84 – Welten

Ein Mensch wird geboren und landet in der Welt der Erwachsenen.
Und dies im Alter von null Jahren. Ein unabwendbares Schicksal. Dumm nur, dass die Welt der Erwachsenen eine Fiktion ist. Tatsächlich hat jeder dieses Panels seine eigene Welt, aufgebaut wie eine Sandburg auf dem Kniepsand von Amrum.

Weiter gedacht: Unzählige Panels leben in eigenen Welten. Das beginnt mit unserem Universum, reicht über die Welten der Bienen, der Termiten, der Wildschweine und endet bei Mikroben, Viren und Bakterien. Alle Welten funktionieren so, wie die Bewohner es brauchen.

Ich finde, dass dies eine unglaublich gute, chaos-vermeidende Organisation ist. Unsere Pandemie ist nichts weiter als eine Panne – Mensch und Virus kamen sich irgendwie ins Gehege, nun herrscht Krieg.

Wir Menschen leben anscheinend hinter Vorhängen, die uns den Blick auf unsere Welt behindern. Wenn irgendwer oder irgendwas diese Vorhänge beiseite schiebt, erweitert sich das Bild, und es wird deutlich bunter. Achtsame profitieren.

In meinem Fall sind die Katzen beteiligt. Die Gemeinde der Katzenbesitzer ist auf wundersame Weise intern solidarisch.
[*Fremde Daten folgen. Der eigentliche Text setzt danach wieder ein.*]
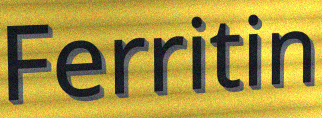
Ferritin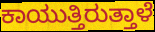
ಕಾಯುತ್ತಿರುತ್ತಾಳೆ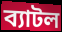
ব্যাটল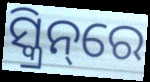
ସ୍କ୍ରିନ୍‌ରେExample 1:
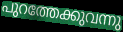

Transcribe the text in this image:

പുറത്തേക്കുവന്നു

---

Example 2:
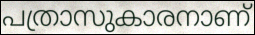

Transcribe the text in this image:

പത്രാസുകാരനാണ്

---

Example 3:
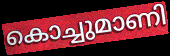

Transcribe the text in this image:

കൊച്ചുമാണി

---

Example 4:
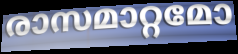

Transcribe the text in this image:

രാസമാറ്റമോ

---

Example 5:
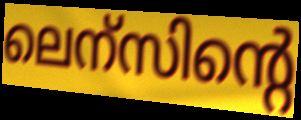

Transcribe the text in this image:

ലെന്സിന്റെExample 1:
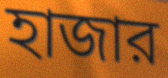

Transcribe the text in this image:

হাজার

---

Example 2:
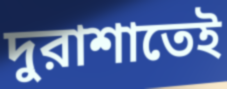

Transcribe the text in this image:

দুরাশাতেই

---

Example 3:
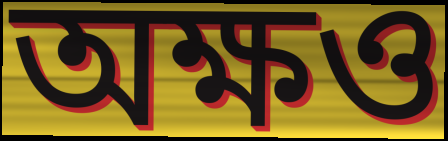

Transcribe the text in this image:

অক্ষও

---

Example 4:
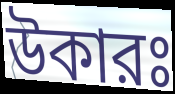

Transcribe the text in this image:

উকারঃ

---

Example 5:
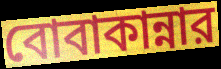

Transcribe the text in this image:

বোবাকান্নার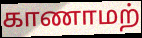
காணாமற்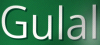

Man trifft sich zufällig und empfindet so etwas wie Seelenverwandtschaft, öffnet sich und erzählt bis hinein in die Privatsphäre, und irgendwann zählt man zu den „guten“ Bekannten. So gings bei meiner Tochter – die mir dann Erlebtes weitererzählt.

So wurde ich zum stillen Beobachter einer Symbiose der Katzen- und der Menschenwelten. Darum weiss ich nun, dass in unserer Nähe eine Bäuerin in einem Zelt-Tunnel Kürbis und Zucchini angepflanzt hat und diesen Früchten nun unentwegt Mozart und Pavarotti vorspielt. Wozu? Ich weiss es nicht. Aber dieser Fall ist ein Beispiel für Events, die sogar meine Welt ein wenig bunter erscheinen lassen.

Wenn ich daraus etwas Allgemeingültiges lernen sollte, dann ist es so, dass es einen Weg aus der Einsamkeit gibt. Man muss sich nur bemühen, einen Haken zu finden, an den man seinen Hut hängen kann. In meinem Falle war der Haken unser Hund, und bei meiner Tochter sind es die Katzen. Tiere sind wohl immer gut für die Entwicklung von Sozialkontakten, aber es gibt viele Wege dorthin.